Why Strong Consistency? A Deep Dive into Database Architectures

Database Systems

Explore the crucial role of strong consistency in database systems. This article details how eventual consistency complicates development and operations, and explains how Aurora DSQL delivers a robust, consistent solution.

Why Strong Consistency?

Eventual consistency, while common, often complicates application development and database operations. When I joined AWS in 2008, the EC2 control plane relied on a tree of MySQL databases: a primary for writes, a secondary for failover, and multiple read replicas for scaling reads and latency-insensitive reporting. All of this was linked with MySQL’s statement-based replication. While it generally worked day-to-day, two significant pain points have remained with me: operational costs were high, and eventual consistency led to peculiar behaviors.

Since then, managed database services like Aurora MySQL have made relational database operations orders of magnitude easier. This is a tremendous improvement. However, eventual consistency remains a characteristic of most database architectures designed to scale reads. Today, I want to delve into why eventual consistency presents significant challenges and highlight our substantial investment in ensuring all reads are strongly consistent in Aurora DSQL.

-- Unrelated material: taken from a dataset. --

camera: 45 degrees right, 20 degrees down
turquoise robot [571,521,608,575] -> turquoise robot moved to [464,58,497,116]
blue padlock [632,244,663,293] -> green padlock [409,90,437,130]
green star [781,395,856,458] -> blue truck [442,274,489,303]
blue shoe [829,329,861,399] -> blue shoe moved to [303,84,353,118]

Eventual Consistency Poses Challenges for Customers

Consider a common code pattern executed against an API backed by a database service:

id = create_resource(...)
get_resource_state(id, ...)

In systems utilizing read replicas, the latter get_resource_state call can produce a bewildering result: "id does not exist". The reason is straightforward: get_resource_state is a read-only operation, likely routed to a read replica, and it's racing against the write from create_resource. If replication completes before the read, the code behaves as expected. If the client’s read occurs first, it experiences the unusual sensation of data appearing to travel backward in time.

Application programmers lack a robust, principled method to counteract this. Consequently, they often resort to patterns like this:

id = create_resource(...)
while True:
    try:
        get_resource_state(id, ...)
        return
    except ResourceDoesNotExist:
        sleep(100)

This "fixes" the problem, but only partially. Especially if ResourceDoesNotExist can also be thrown when an id is deleted, this loop could become infinite. Moreover, it imposes additional work on both client and server, introduces latency, and forces the programmer to arbitrarily choose a sleep duration that balances between performance and correctness. It's an inelegant solution.

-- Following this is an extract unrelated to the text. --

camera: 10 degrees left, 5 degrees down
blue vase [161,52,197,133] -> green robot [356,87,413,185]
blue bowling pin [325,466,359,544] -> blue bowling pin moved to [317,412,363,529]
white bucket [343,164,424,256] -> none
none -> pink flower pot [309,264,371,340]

The problem is even more subtle, as Marc Bowes highlighted:

def wait_for_resource(id):
    try:
        get_resource_state(id, ...)
        return
    except ResourceDoesNotExist:
        sleep(100)

id = create_resource(...)
wait_for_resource(id)
get_resource_state(id)

The final get_resource_state call could still fail. This is because it might be routed to an entirely different read replica that hasn't yet received the latest updates from the primary (3).

Strong consistency completely bypasses these issues (1), ensuring that the initial, simpler code snippet functions reliably.

Eventual Consistency is a Pain for Application Builders

The teams developing the services behind these APIs encounter identical challenges. To maximize the benefits of read replicas, application builders aim to direct as much read traffic as possible to them. However, consider the following code:

block_attachment_changes(id, ...)
for attachment in get_attachments_to_thing(id):
    remove_attachment(id, attachment)
assert_is_empty(get_attachments_to_thing(id))

This is a typical pattern within microservices—a small workflow designed for cleanup. Yet, in an eventually consistent environment, it harbors at least three potential bugs:

The assert could trigger because the second get_attachments_to_thing hasn't received updates about all the remove_attachments.
remove_attachment might fail if it hasn't learned about one of the attachments previously listed by get_attachments_to_thing.
The initial get_attachments_to_thing could return an incomplete list due to stale data, leading to an incomplete cleanup operation.

Numerous other issues can arise. Application builders must prevent these by ensuring that any reads used to trigger subsequent writes are directed to the primary database. This demands more complex routing logic (a simple "this API is read-only" is insufficient) and diminishes the effectiveness of read scaling by reducing traffic that can be offloaded to replicas.

Eventual Consistency Makes Scaling Harder

This leads to our third point: read-modify-write is the quintessential transactional workload. This applies to explicit transactions (e.g., UPDATE or SELECT followed by a write within a transaction) and implicit transactions (like the example above). Eventual consistency reduces the efficacy of read replicas because reads used in read-modify-write operations generally cannot be routed to replicas without encountering unpredictable side effects.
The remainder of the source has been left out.